=== Brano di riferimento ===
________________________________________

REGGIO EMILIA – Nel 2023 il centro d’ascolto diocesano della Caritas di Reggio Emilia ha incontrato 553 persone senza dimora, il numero più alto dal 2015 ad oggi. Supera anche il dato di 534 persone rilevato nel 2020, anno in cui le attenzioni su questa fascia di cittadini fragili si sono intensificate, in previsione dello sgombero dei capannoni delle ex Reggiane.
L’emergenza abitativa, secondo il rapporto sulle povertà presentato oggi dall’ente, riguarda il 63,43% degli uomini che sono stati incontrati, ma coinvolge in modo diverso stranieri e italiani. I primi lo affrontano infatti nella fase centrale della vita, in età lavorativa. Per i secondi il problema emerge con l’avanzare dell’età e il ridursi della rete famigliare e amicale.
Le persone incontrate l’anno scorso sono aumentate di 160 unità dopo l’instabilità data dalla pandemia, passando da passando da 769 a 929. Il 69,64% delle persone risultano già conosciute, questo indica una cronicizzazione delle situazioni di povertà. Si conferma alta la multiproblematicità (seppur con un leggero calo) passando da 3 bisogni a persona rilevati nel 2020 a 3,8 nel 2023. Gli italiani continuano ad essere la prima tra le nazionalità incontrate e si assestano nel 2023 sul 22,93%. Si conferma il trend di diminuzione delle donne, scese in termini percentuali al 17,87% (in termini assoluti sono aumentate di 5 unità).

________________________________________

=== Informazioni mostrate ===
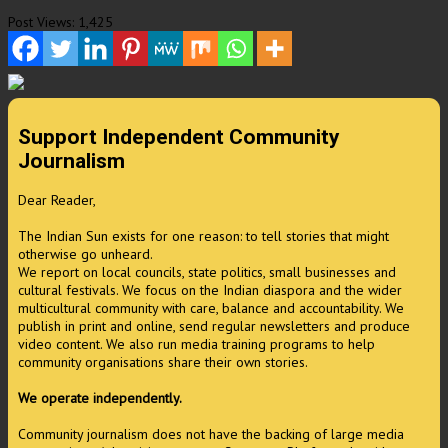
Post Views:
1,425
Support Independent Community
Journalism
Dear Reader,
The Indian Sun exists for one reason: to tell stories that might
otherwise go unheard.
We report on local councils, state politics, small businesses and
cultural festivals. We focus on the Indian diaspora and the wider
multicultural community with care, balance and accountability. We
publish in print and online, send regular newsletters and produce
video content. We also run media training programs to help
community organisations share their own stories.
We operate independently.
Community journalism does not have the backing of large media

________________________________________

=== Il problema ===
Prosegui il testo sulle povertà rilevate dalla Caritas di Reggio Emilia, riprendendo subito dopo la sua ultima frase. Le voci riportate qui non servono.

=== Risposta ===
Tuttavia queste presentano un numero più elevato di bisogni (3,9). Tra le nazionalità crescono quelle appartenenti all’area geografica nordafricana e calano quelle dell’Africa centrale e occidentale, mentre si registrano le “new entries” di Georgia e Romania. Infine il 70,67% delle persone incontrate sono disoccupate, anche se diminuisce il numero delle persone irregolari che dichiarano di lavorare in nero (da 18,15% a 9,43%).
“Ci muoviamo in un quadro di normalizzazione della povertà ovvero un contesto in cui la povertà non stupisce più ma diventa condizione quotidiana per sempre più persone” denuncia la Caritas. Secondo cui “dobbiamo smettere di aspettare che la tempesta passi, di ‘uscire dal tunnel’ e cominciare ad arredare il tunnel”. Come? Ad esempio con servizi di welfare che “devono mettere al centro la dimensione della relazione e dell’accompagnamento e non solo le prestazioni da erogare, che sono condizione necessaria ma non sufficiente all’uscita dalla povertà”.